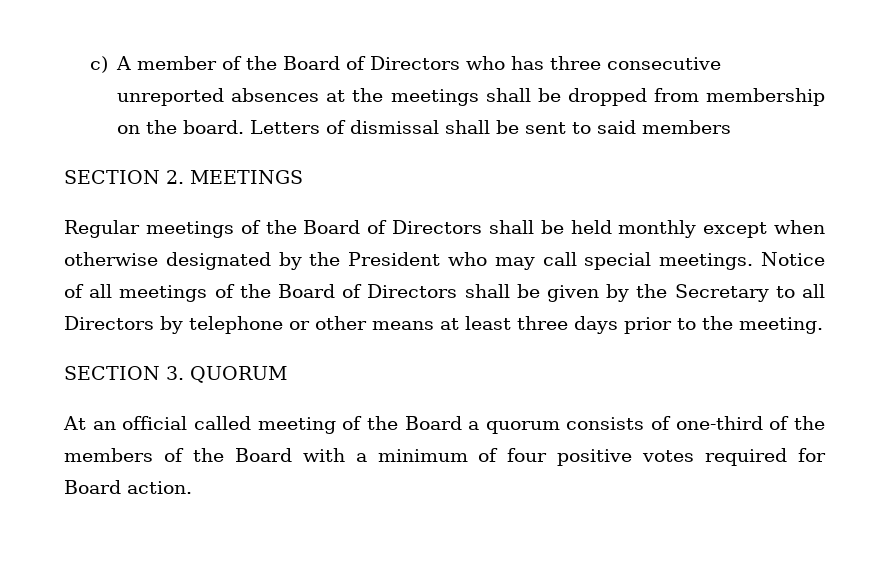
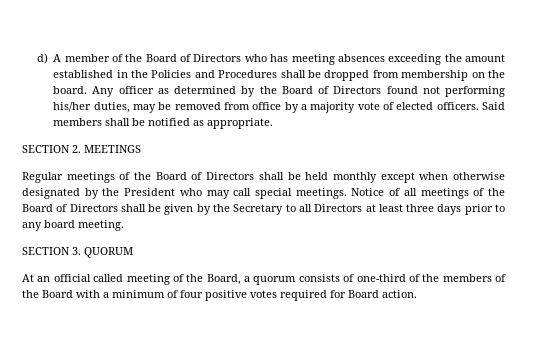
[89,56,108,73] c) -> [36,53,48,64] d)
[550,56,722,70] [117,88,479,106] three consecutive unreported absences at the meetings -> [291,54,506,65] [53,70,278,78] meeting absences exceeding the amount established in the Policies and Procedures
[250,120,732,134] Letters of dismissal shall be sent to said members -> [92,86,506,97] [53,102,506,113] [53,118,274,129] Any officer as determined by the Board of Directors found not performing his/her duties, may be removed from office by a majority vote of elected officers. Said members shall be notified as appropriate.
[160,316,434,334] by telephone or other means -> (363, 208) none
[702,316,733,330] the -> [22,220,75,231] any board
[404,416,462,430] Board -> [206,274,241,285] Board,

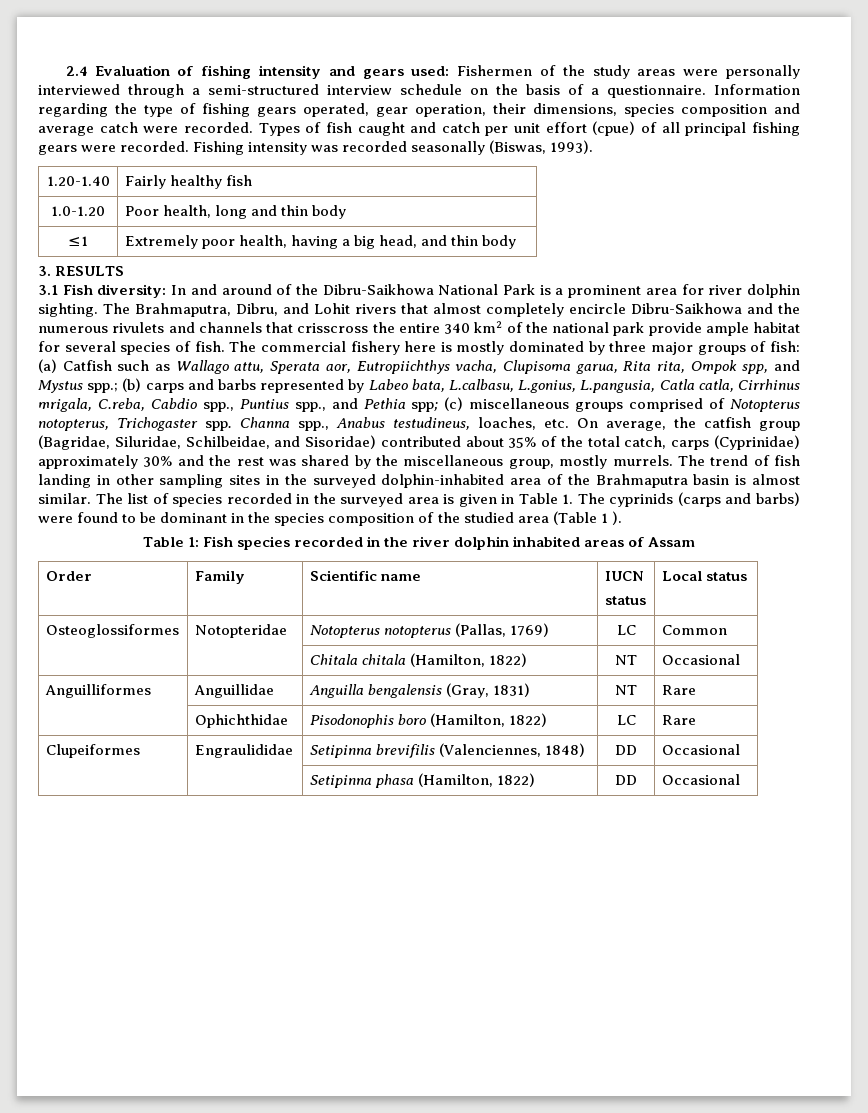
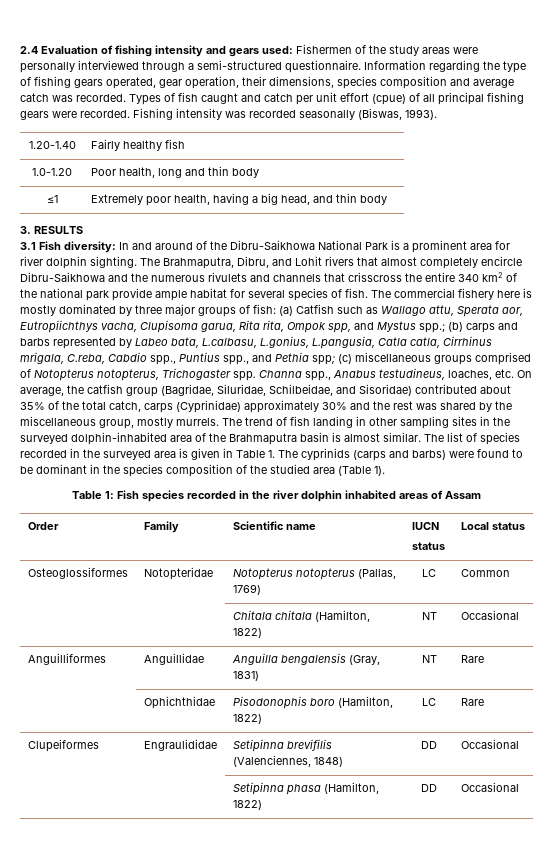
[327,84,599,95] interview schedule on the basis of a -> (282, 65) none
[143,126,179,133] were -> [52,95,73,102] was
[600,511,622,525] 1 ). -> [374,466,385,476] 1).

---

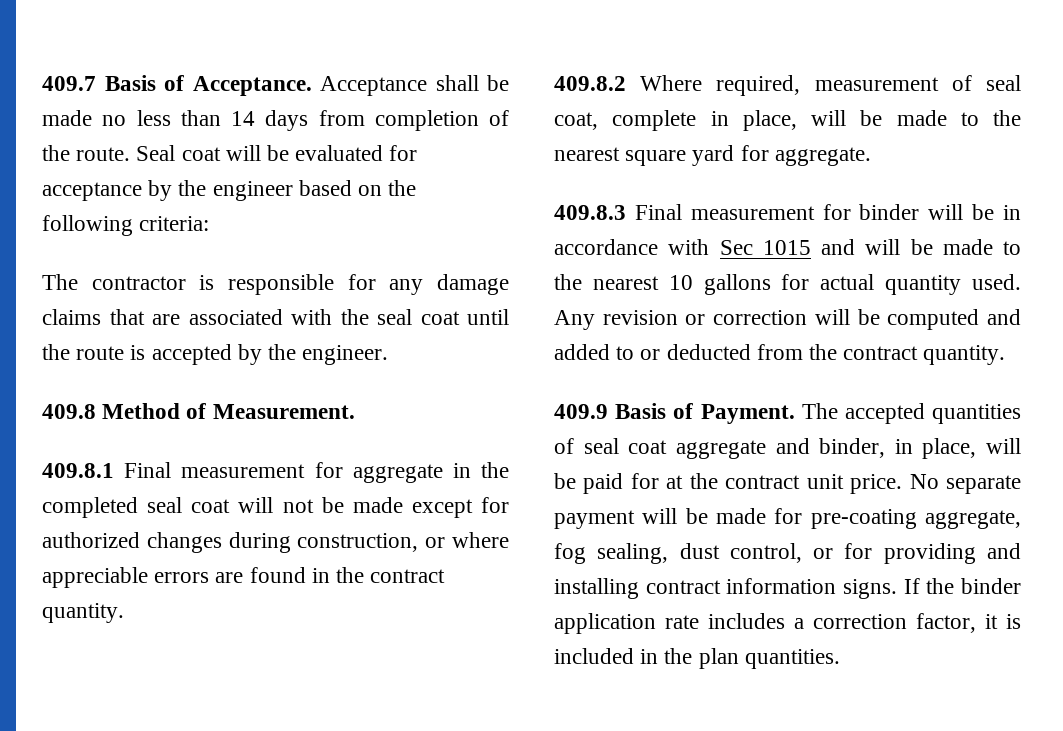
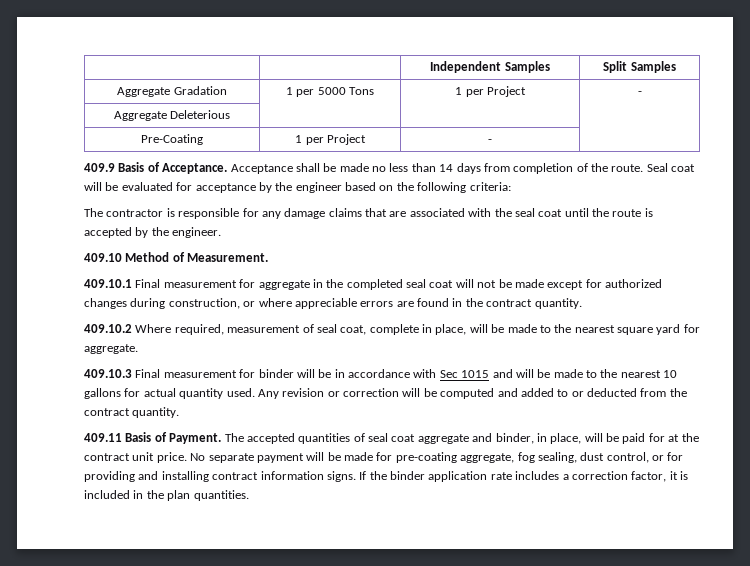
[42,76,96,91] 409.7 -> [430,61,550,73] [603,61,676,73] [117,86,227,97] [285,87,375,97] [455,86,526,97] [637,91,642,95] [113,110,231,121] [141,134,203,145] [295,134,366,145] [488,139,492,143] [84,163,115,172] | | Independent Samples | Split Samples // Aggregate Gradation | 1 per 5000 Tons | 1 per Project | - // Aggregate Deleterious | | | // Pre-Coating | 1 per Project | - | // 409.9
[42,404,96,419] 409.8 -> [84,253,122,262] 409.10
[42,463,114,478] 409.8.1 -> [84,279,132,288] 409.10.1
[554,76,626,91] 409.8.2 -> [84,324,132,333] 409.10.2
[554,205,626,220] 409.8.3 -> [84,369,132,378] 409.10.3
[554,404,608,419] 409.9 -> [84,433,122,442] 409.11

---

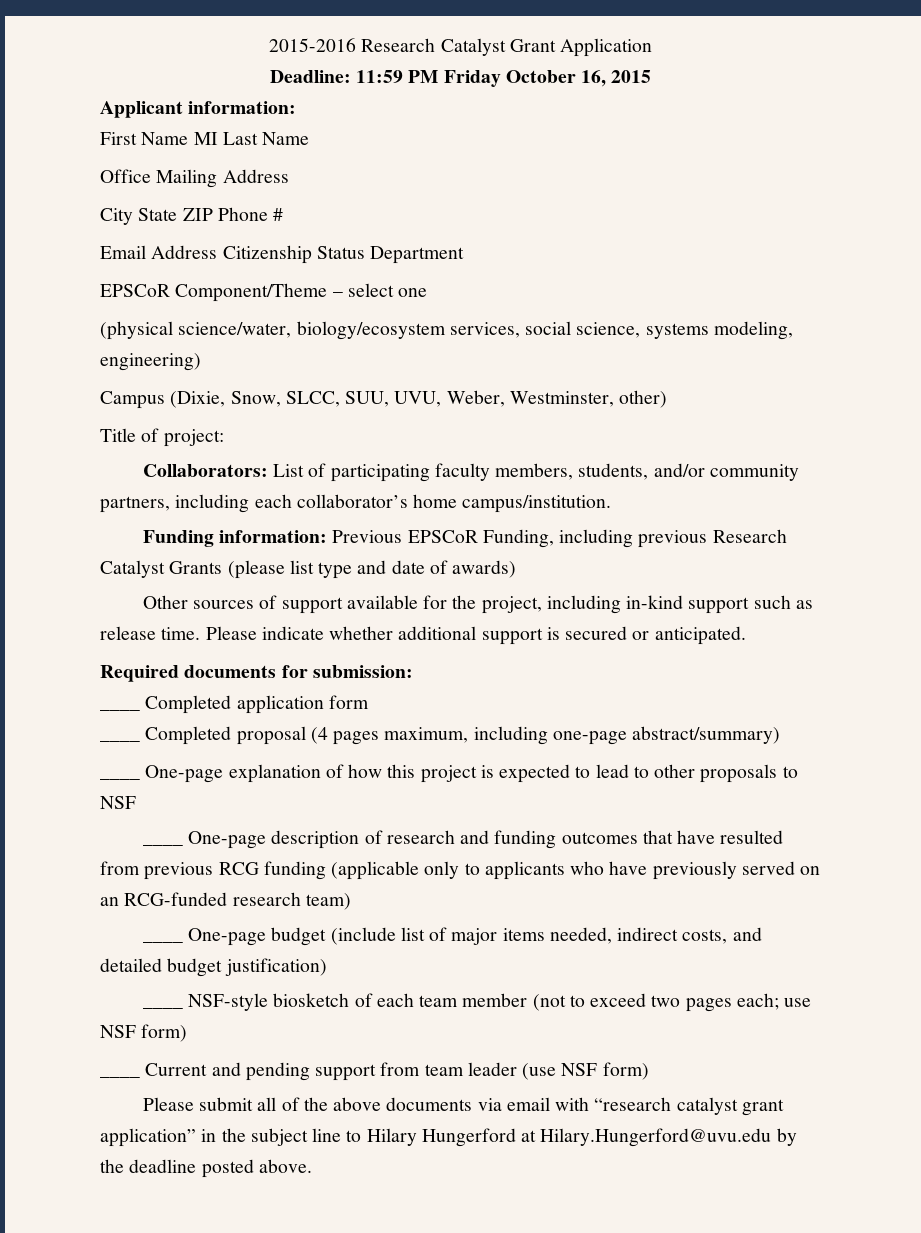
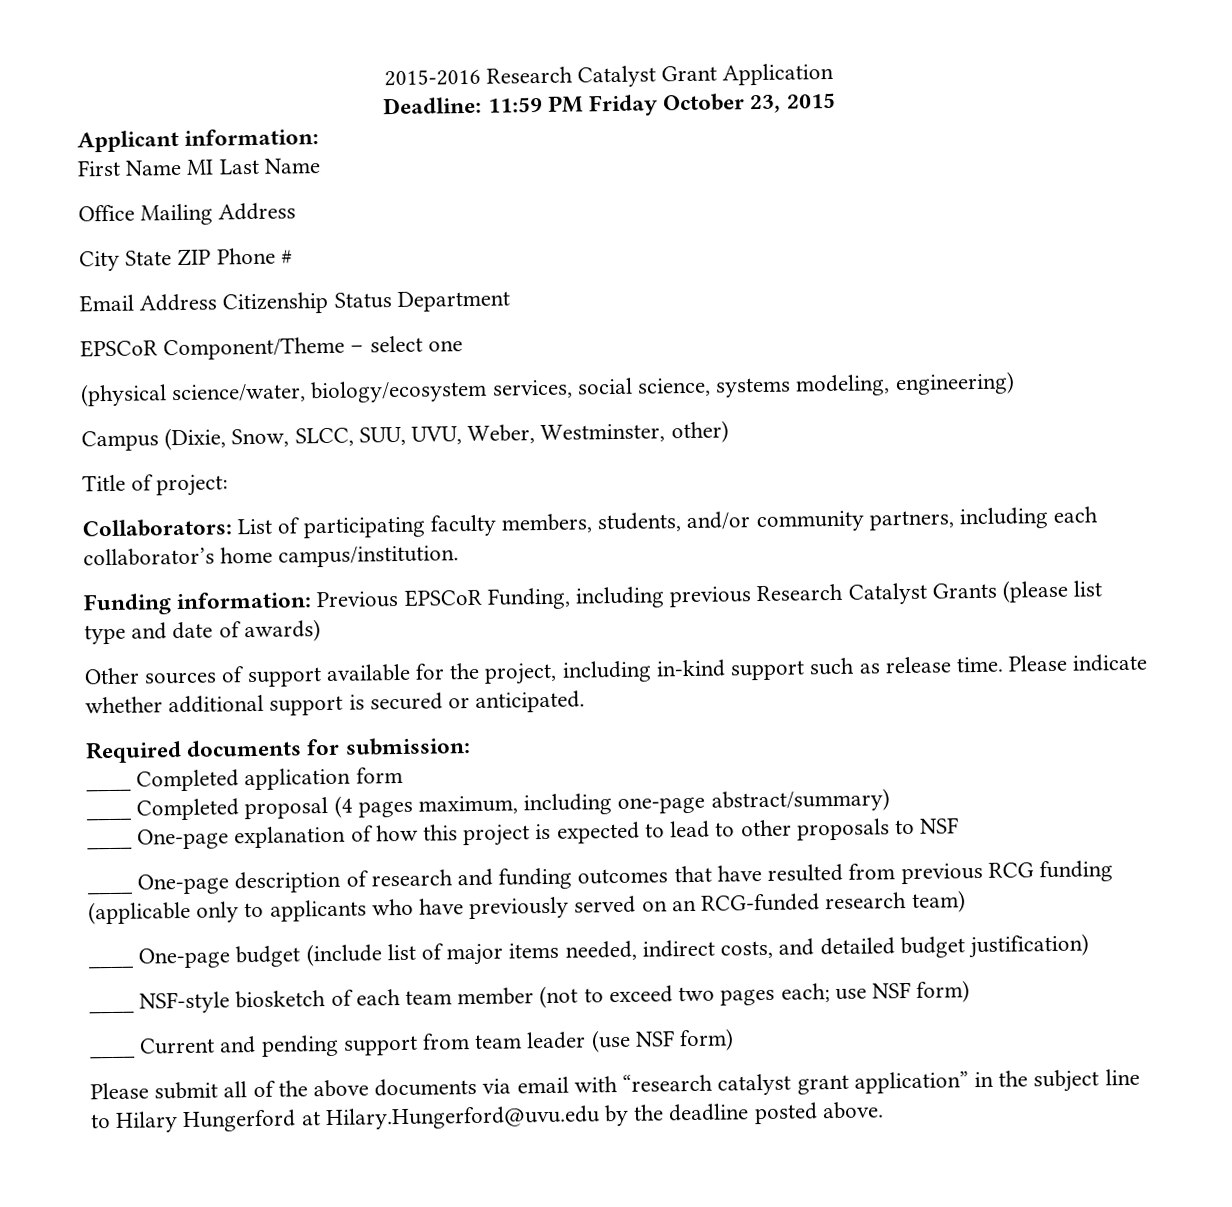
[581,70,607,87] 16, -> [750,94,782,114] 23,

What the task asks:
A verbatim transcription is needed of the lines above, starting at the line with "[327,84,599,95] interview schedule" and ending at the line with "[600,511,622,525] 1 ).", both included, and of nothing else.

Expected output:
[327,84,599,95] interview schedule on the basis of a -> (282, 65) none
[143,126,179,133] were -> [52,95,73,102] was
[600,511,622,525] 1 ). -> [374,466,385,476] 1).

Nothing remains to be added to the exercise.